| --° Taranto

L’edificio crollato domenica sera in via Duomo (per fortuna senza vittime, a parte un’auto danneggiata) rappresenta anche una testimonianza del glorioso passato di Taranto. Ubicato nelle vicinanze della chiesa di San Domenico e della Soprintendenza nonchè di vicoletto Mercanti, soprannominato “Il vicolo degli innamorati”, al centro dei prossimi festeggiamenti di San Valentino, di cui è il santo protettore, in quel palazzo il 28 dicembre 1808 vide la luce il patriota Nicola Mignogna. A quest’ultimo, che figura fra i più accesi sostenitori pugliesi dell’indipendenza italiana, è anche intitolata una strada al Borgo tra piazza Immacolata e via Viola.

Dopo gli studi al seminario minore, Mignogna si trasferì a Napoli per studiare giurisprudenza.
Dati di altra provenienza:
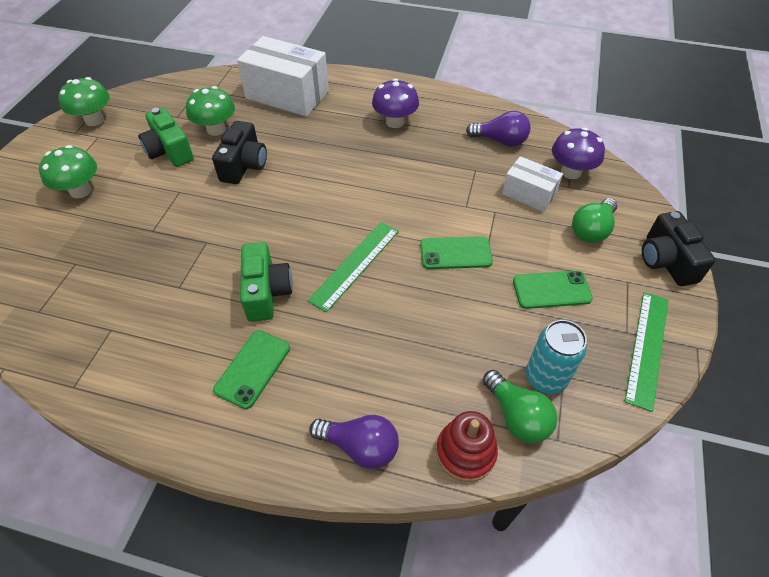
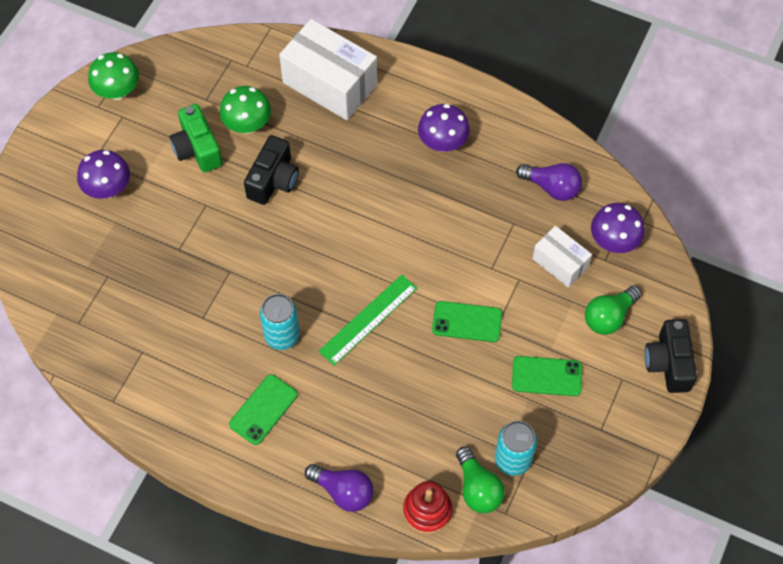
camera: 10 degrees right, 10 degrees up
(80, 191) = (108, 189): green mushroom -> purple mushroom
(266, 292) = (282, 336): green camera -> turquoise can
(647, 348) = (613, 447): green ruler -> none

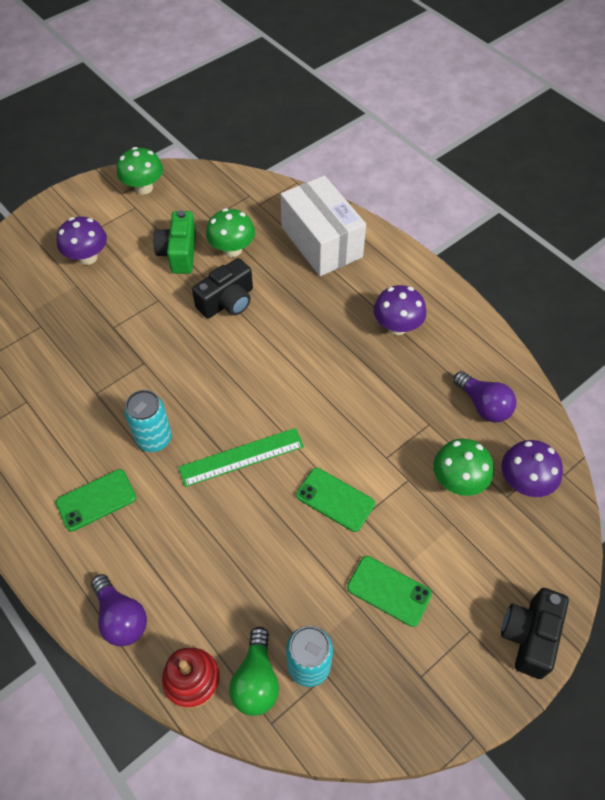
camera: 25 degrees right, 5 degrees down
(560, 263) = (458, 481): white box -> green mushroom
(609, 316) = (485, 557): green light bulb -> none

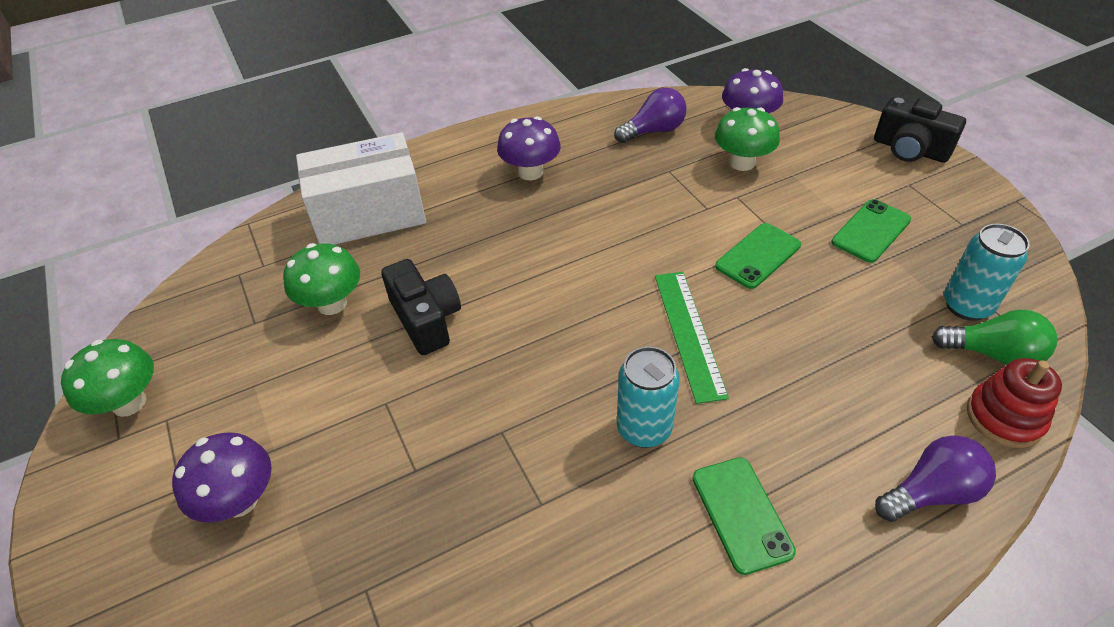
camera: 75 degrees left, 10 degrees down
(179, 253) = (304, 367): green camera -> none

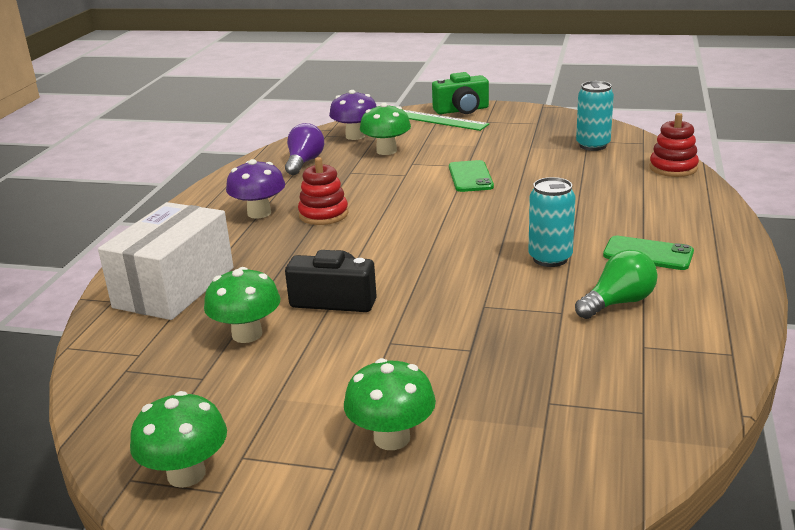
camera: 50 degrees left, 20 degrees down
(240, 500) = (392, 438): purple mushroom -> green mushroom
(568, 210) = (323, 214): none -> red stacking toy
(689, 333) = (497, 218): green ruler -> green ruler (439, 120)
(871, 231) = (504, 143): green phone -> none
(910, 149) = (462, 110): black camera -> green camera
(931, 492) = (695, 202): purple light bulb -> none
(992, 354) = (632, 154): green light bulb -> green light bulb (618, 303)

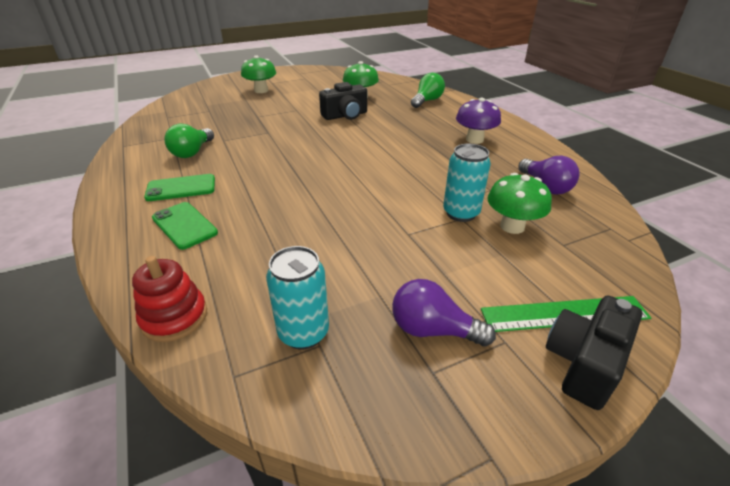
camera: 140 degrees right, 10 degrees up
(174, 287) = (427, 101): white box -> green light bulb
(186, 474) = (315, 72): green mushroom -> none
(323, 214) = (435, 150): red stacking toy -> none
(355, 136) = (583, 238): purple mushroom -> none
(462, 110) = (584, 363): green camera -> black camera
(470, 177) = (386, 219): green phone -> green phone (184, 225)
(518, 131) = (433, 330): none -> purple light bulb
(550, 258) = (250, 165): turquoise can -> turquoise can (461, 213)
Dopo la laurea egli entrò a far parte giovanissimo della “Giovane Italia” di Giuseppe Mazzini, partecipando a Napoli ai Moti del 1848; a causa di ciò fu carcerato, torturato e condannato all’esilio perpetuo nel Regno delle Due Sicilie. Partecipò alla spedizione dei Mille, divenendo fra i principali collaboratori di Garibaldi, che gli affidò l‘incarico di tesoriere della spedizione.

Dopo la proclamazione del Regno d’Italia, Mignogna seguì ancora Garibaldi in Aspromonte. Fu prodittatore della Lucania e poi consigliere comunale a Napoli. Dopo aver rifiutato la candidatura alla Camera dei Deputati, ricoprì l’incarico di sottoprefetto a Gallipoli. Morì a Giuliano di Campagna nel 1870.

Sulla facciata del palazzo in via Duomo (nella foto di Mino Lo Re) è murata una lapide in suo ricordo, con epigrafe dettata dal letterato Alessandro Criscuolo. Eccone il testo: “Nel 15 maggio 1848 – omerico sulla barricata/ Menato al carcere di S.M. apparente – patì le battiture/ e incanutì più per l’onta che per il dolore/ Ma i nomi non svelò dei congiurati/ Ebbe condanna nel capo e non piegò/ Patì l’esilio e non fu domo/ Restitutito alla materna proda/ ebbe il plauso di folle e non insuperbì/ Prodittatore della Lucania/ Parve un latino del libero reggimento agognato da Catone/ Ebbe lusinghe di potere e le respinse/ Ebbe occasioni di simonia e le sdegnò/ Tesoriere delle legioni garibaldine/ Tenne sua povertà alta come vessillo/ Visse e morì repubblicano”.